# Tips for unusual fish



## gulfvet (Apr 14, 2004)

Do any of you have tips for catching unusual fish on fly rods? Fish not ordinarily associated with fly rods? Tips for yellow perch, golden shiners, catfish etc. would be fun to see. Also, what is the most unusual or unexpected fish you have ever caught on a fly? 

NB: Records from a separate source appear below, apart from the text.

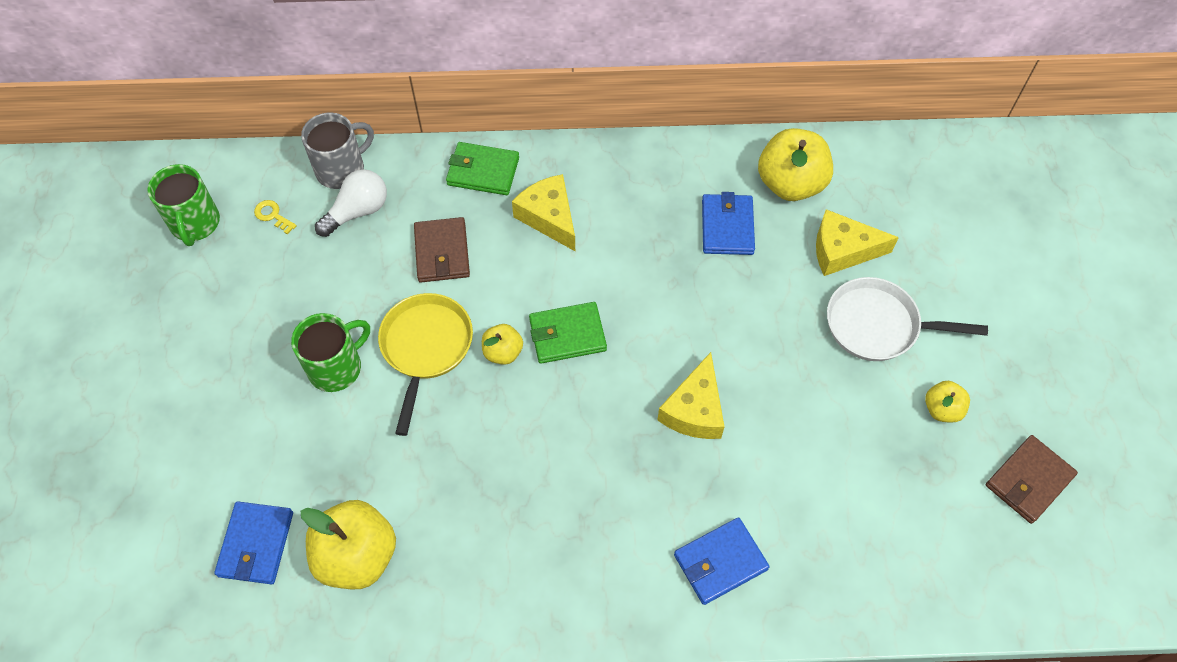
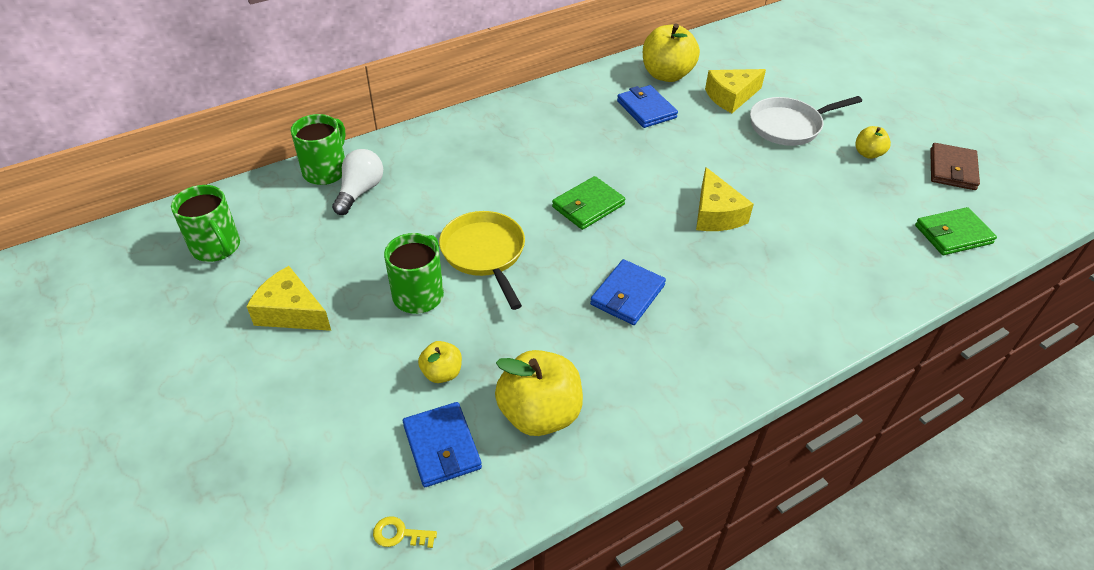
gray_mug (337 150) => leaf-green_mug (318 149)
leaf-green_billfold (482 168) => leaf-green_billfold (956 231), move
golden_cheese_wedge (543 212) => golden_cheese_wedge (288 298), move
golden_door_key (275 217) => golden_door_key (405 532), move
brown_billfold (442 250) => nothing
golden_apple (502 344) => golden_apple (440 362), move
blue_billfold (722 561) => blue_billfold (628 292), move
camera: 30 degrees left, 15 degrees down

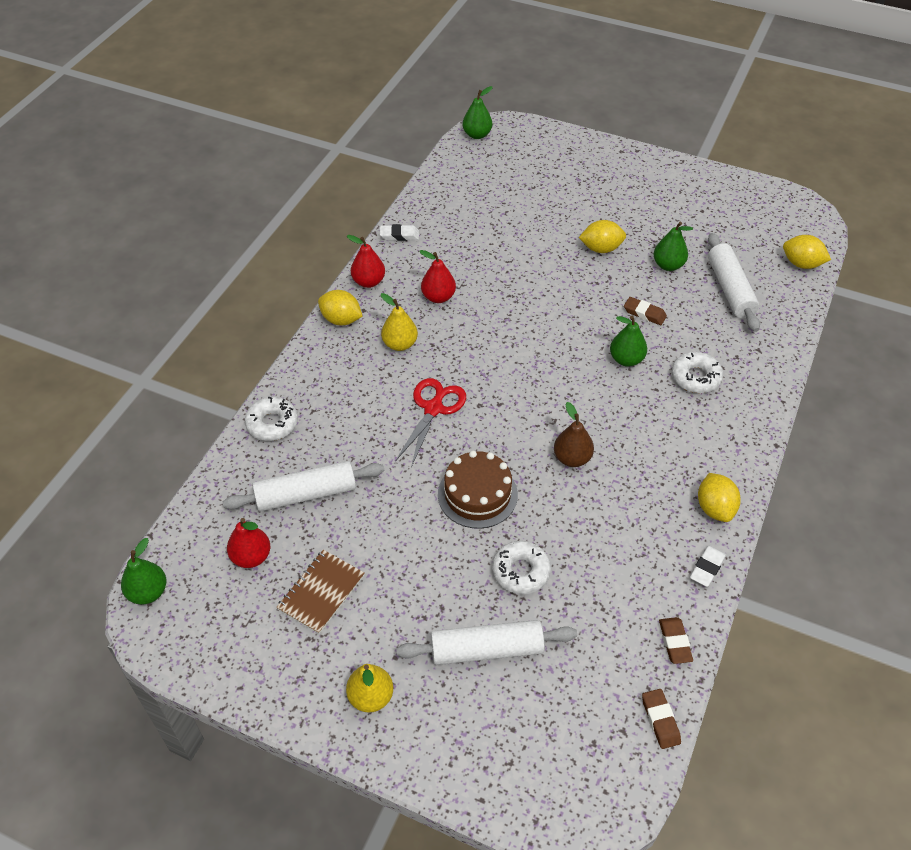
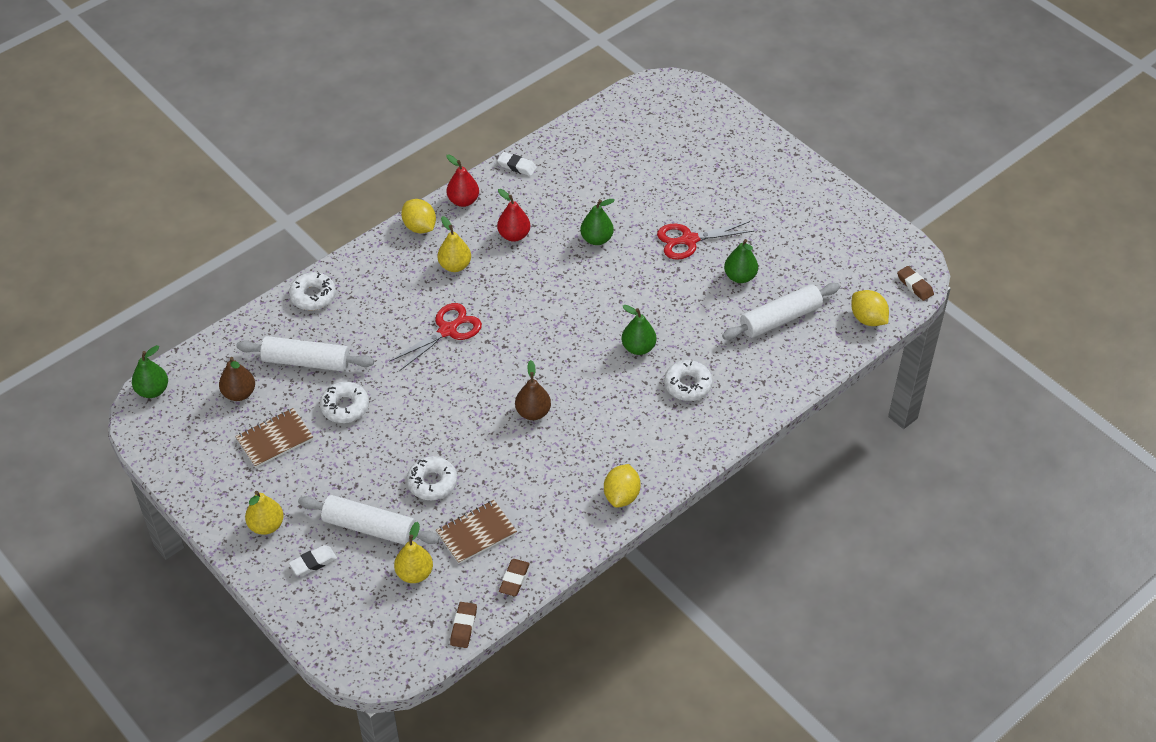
leaf-green_toy_pear (477 112) => leaf-green_toy_pear (597 222), move
golden_toy_lemon (602 236) => red_pair_of_scissors (705 240)
snow-white_rolling_pin (734 282) => snow-white_rolling_pin (781 311), 45 degrees clockwise
brown_eraser (645 311) => brown_eraser (915 283), move
brown_layer_cake (478 490) => nothing
red_toy_pear (248 543) => brown_toy_pear (237 379)
snow-white_eraser (708 566) => snow-white_eraser (313 560), move
nothing => snow-white_donut (344 402)
nothing => brown_notebook (476 532)
nothing => golden_toy_pear (413 552)
camera: 25 degrees right, 0 degrees up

My most unexpected fish so far was a sucker that sucked up my copper john while I was trying to entice some trout I saw chasing either emergers or minnows in a pond. I was going through my whole box and while throwing a copper john my indicator suddenly went under and I set the hook to solid resistance. After about a 4 minute fight I landed a nice streamlined sucker of about 2 pounds. Not at all what I was trying to catch, but a nice fight and another notch on my species list!


----------



## Salmonid (Apr 14, 2004)

Nice job on the sucker, they are fun to catch...I take plenty of them year round on the Mad River, patience in deep drifting nymphs where there is hardly any current is the key.
As far as golden shiners, Im assuming you are looking to get some at Kiser, ( lake is full of em) I would use a small copper john with a micro emerger behind it as a dropper, cast out, very slow retrieve, you will get plenty of gill, crappies and the occasional shiner. Now cats is right up my alley, I would think that channels are what you are after and on the GMR, I do best in the spring for them when they are shallow and up on gravel in the current where you might find smallies, so an olive ( crayfish) wooley Bugger is a great fly as well as a black leech or even copper johns drifted near the bottom. In lakes i have taken severa channels on clousers and wooley buggers by pure accident but love the fisght, nothing better, check out one of my articles on www.flyfishohio.com about fly fishing for cats, 
Last thing, see me next sping and I can about gaurantee you we can get you a GMR grand slam, a carp, channel and a quillback on the flyrod to add to your life list!

Craziest catch so far......Hmmmmm, probably a large redhorse sucker on a clouser pattern on the Stillwater.

Salmonid


----------



## riverKing (Jan 26, 2007)

salmonid is on the ball here, cats are a blast on the long rod, i have had my best luck on bunny flies, but i have caught them on clousers, helgremites ect. shiners, if you want shiners and chubs fish the mad , goldens will hit nymphs.


----------



## Flyfish Dog (Nov 6, 2007)

I have really good luck using small #2 E.P. fibre minnow flies with a tungsten conehead.


----------



## tmccunn (Mar 21, 2006)

my most unusuall was a goldfish I took, it was a descent size also ~8-9" (not accuacly sure if thats a good size for one but its bigger than any I ever had in my tank as a kid)


----------



## creekcrawler (Oct 5, 2004)

Try for gar with one of those rope flies with no hooks.
If there were any around Cleveland, I'd love to try that.

Guys throw jigs and minnows in the shallows for walleyes in the spring
at Mosquito. I'd think you should be able to get a walleye on a clouser
or some type of streamer (maybe a gummy minnow).

How about bowfin? I hear they're really aggressive. Just need to find 'em.


----------



## Salmonid (Apr 14, 2004)

Creekcrawler, I have taken several smaller longnose in the Grand and Chagrin during the summer months and as far as Bowfin, you are right, they are great sport on the long rod, if you can find them, they are ambushg predetors, NE Ohio is the best bet for one.

Salmonid


----------